NATIONAL Development Minister Mah Bow Tan's statement on Wednesday that there is a 'definite possibility' that the Government will re-introduce land sales through the confirmed list system from the first-half of next year came as no surprise to property analysts, who are already speculating about the type of sites that are likely to be released.
But developers, who were also expecting the move, are not as blase. Some property companies that BT spoke to are worried that the supply of state land will be increased just as the market is starting to improve.

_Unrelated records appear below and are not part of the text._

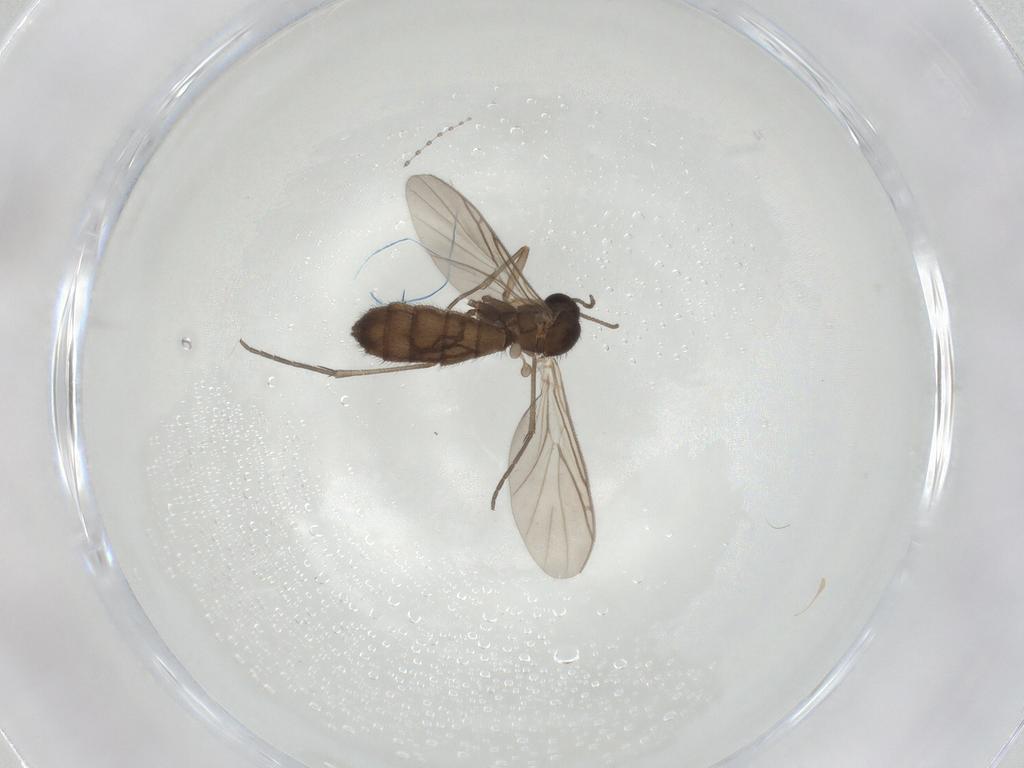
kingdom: Animalia
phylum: Arthropoda
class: Insecta
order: Diptera
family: Keroplatidae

'This news is not surprising,' DBS Group Research said in a note yesterday. 'The government traditionally utilises the land sale mechanism as a supply-side measure within the physical market.'
According to DMG & Partners Securities analyst Brandon Lee: 'Mr Mah's statement is in line with what we predicted - that the government will resort to supply-oriented measures, instead of demand-oriented, to calm the strong appetite for mass-market projects.'
Developers are concerned about an increase in supply, after home sales began to pick up in February this year following a flat 2008.
'No one knows if the recovery is for real or if the momentum can be sustained,' said one developer. 'Increasing the supply now could cause the market to go down again.'
But developers concede that it is good that the government has not announced any demand-oriented anti-speculative measures.
Looking at recent sites triggered from the reserve list, analysts believe that residential and hotel sites are most likely to be placed on the confirmed list. Office sites, on the other hand, will be confined to the reserve list so the government can gauge interest in the market, they feel.
Many market observers are saying that the trigger for bringing back the confirmed list could have been the recent government tender for a 99-year condo site in Chestnut Avenue, which drew 13 bids and a much higher-than-expected top bid of $280 psf per plot ratio from two companies in the Hong Leong Group. The top bid was 2.3 times the minimum bid price.
For now, both the government and market watchers are expected to keep an eye on the results of two tenders that close soon - one in Dakota Crescent next Tuesday and a commercial and residential plot at the corner of Yio Chu Kang and Seletar roads on Sept 17 - as well as a Serangoon Avenue 3 tender yet to be launched.
'We believe the final confirmed quantity will depend largely on the level of competition of bids for three government sites, as well as macro-economic indicators and take-up of mass and mid-market projects during the next four months,' said Mr Lee.